> [Selected passage]
┌──
The Z-Morh Tunnel is an under-construction 6.5 km long 2-lane road tunnel between Gagangair and Sonamarg in Ganderbal district of Union Territory of Jammu and Kashmir in India. It is named after the Z-shaped stretch of road that the tunnel will replace. Together with the adjacent Zoji-La Tunnel, this geostrategically important tunnel on the NH1 Srinagar-Leh Highway will provide year-round weather-proof connectivity to Ladakh (Leh, LOC, AGPL and LAC) and Baltal (Amarnath cave), reduce the earlier 3.5 hours travel time to just 15 minutes drive, boost the tourism and economy, and enhance Indian Military logistics. It is one of the 31 road tunnels, 20 in J&K and 11 in Ladakh, being constructed at a combined cost of INR1.4 lakh crore (~US$17.5 billion).

Benefits

The tunnel is being constructed near Gagangir in the Ganderbal District of the Indian Union Territory of Jammu and Kashmir, and has great strategic importance for India as it will provide reliable, year-long access to the disputed borders with Pakistan. Without this tunnel, the road is vulnerable to dangerous snowfall and avalanches, which necessitates its closure for about seven months of the year. However, the Z-Morh Tunnel, along with the Zoji-La Tunnel, located 325km  west towards Leh, will ensure uninterrupted connection between Srinagar and Kargil

The tunnel will increase social and economic development throughout the region and boost tourism in Sonamarg, which boasts attractions including the Thajiwas Glacier and activities such as whitewater rafting on the Sind River.

The completion of the Z-Morh tunnel will also significantly reduce the travel time between Srinagar and Leh, as commuters will no longer need to stay overnight in Kargil to compete the trip—the tunnel will ensure the entire stretch of road is accessible to vehicles throughout the year.

Features
 The Z-Morh tunnel will be a two-lane bi-directional road tunnel between Gagangir and Sonmarg starting at 69.5 km stone and ending at 81.3 km stone on NH 1. 
 The tunnel itself is 6.5 km long and the length of the approach roads between the tunnel portals and NH 1 will be 6.05 km for both ends.
 The tunnel will be 10 m wide with the 7.5 m wide parallel escape tunnel to be used both in an emergency and as the railway tunnel.
└──
> [What to do]
1. Answer these questions using the passage on the Z-Morh Tunnel:
(a) How long is the tunnel itself?
(b) Which glacier does the passage name as an attraction in Sonamarg?
(c) How wide will the parallel escape tunnel be?
2. Reproduce part of the passage on the Z-Morh Tunnel word for word, beginning at the words "The tunnel will increase" and stopping after "the Sind River.".
3. Summarize the passage on the Z-Morh Tunnel in two sentences.

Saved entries
┌──
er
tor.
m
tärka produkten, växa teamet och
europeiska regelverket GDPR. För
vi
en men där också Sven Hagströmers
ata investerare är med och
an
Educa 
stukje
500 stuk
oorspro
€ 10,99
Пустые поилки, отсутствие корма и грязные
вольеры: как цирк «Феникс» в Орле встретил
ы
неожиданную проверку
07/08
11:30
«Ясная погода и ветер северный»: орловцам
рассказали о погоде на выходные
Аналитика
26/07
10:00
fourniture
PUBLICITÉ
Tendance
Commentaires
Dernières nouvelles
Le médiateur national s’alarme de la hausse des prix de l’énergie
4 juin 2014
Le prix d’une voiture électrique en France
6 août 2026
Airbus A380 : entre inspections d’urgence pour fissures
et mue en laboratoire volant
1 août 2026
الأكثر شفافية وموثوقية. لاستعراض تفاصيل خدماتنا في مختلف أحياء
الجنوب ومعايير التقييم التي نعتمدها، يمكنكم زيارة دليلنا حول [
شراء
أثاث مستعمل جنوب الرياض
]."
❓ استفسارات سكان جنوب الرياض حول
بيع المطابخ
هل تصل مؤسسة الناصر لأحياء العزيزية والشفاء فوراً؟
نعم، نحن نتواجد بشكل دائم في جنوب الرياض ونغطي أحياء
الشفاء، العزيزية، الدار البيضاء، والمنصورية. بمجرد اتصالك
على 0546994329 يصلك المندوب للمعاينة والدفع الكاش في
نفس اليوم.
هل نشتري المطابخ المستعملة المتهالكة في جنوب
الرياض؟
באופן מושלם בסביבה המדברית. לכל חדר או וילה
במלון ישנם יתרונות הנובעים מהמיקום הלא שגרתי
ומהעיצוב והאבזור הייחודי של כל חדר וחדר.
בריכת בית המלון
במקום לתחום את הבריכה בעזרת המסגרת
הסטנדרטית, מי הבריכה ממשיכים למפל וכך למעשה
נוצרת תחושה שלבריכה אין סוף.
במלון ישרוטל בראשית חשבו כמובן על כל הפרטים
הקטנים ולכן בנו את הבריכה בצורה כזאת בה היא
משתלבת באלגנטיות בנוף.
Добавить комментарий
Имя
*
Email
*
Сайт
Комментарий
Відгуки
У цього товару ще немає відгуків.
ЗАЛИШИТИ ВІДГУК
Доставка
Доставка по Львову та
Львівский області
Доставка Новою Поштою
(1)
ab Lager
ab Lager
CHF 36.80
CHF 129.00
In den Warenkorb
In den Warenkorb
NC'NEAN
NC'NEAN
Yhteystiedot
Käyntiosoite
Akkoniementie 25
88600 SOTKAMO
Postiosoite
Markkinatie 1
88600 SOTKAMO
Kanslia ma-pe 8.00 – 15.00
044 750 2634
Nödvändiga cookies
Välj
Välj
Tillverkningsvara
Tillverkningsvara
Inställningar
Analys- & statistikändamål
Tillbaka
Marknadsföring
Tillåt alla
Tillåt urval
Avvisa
└──
> [Exercise answers]
1.
(a) 6.5 km
(b) The Thajiwas Glacier
(c) 7.5 m

2.
The tunnel will increase social and economic development throughout the region and boost tourism in Sonamarg, which boasts attractions including the Thajiwas Glacier and activities such as whitewater rafting on the Sind River.

3. The Z-Morh Tunnel is a 6.5 km two-lane road tunnel under construction between Gagangir and Sonamarg in Jammu and Kashmir, named after the Z-shaped stretch of road it will replace. Together with the Zoji-La Tunnel, it will provide year-round access to Ladakh on a road that is otherwise closed for about seven months of the year because of snowfall and avalanches, and it will cut travel time and boost tourism and the economy.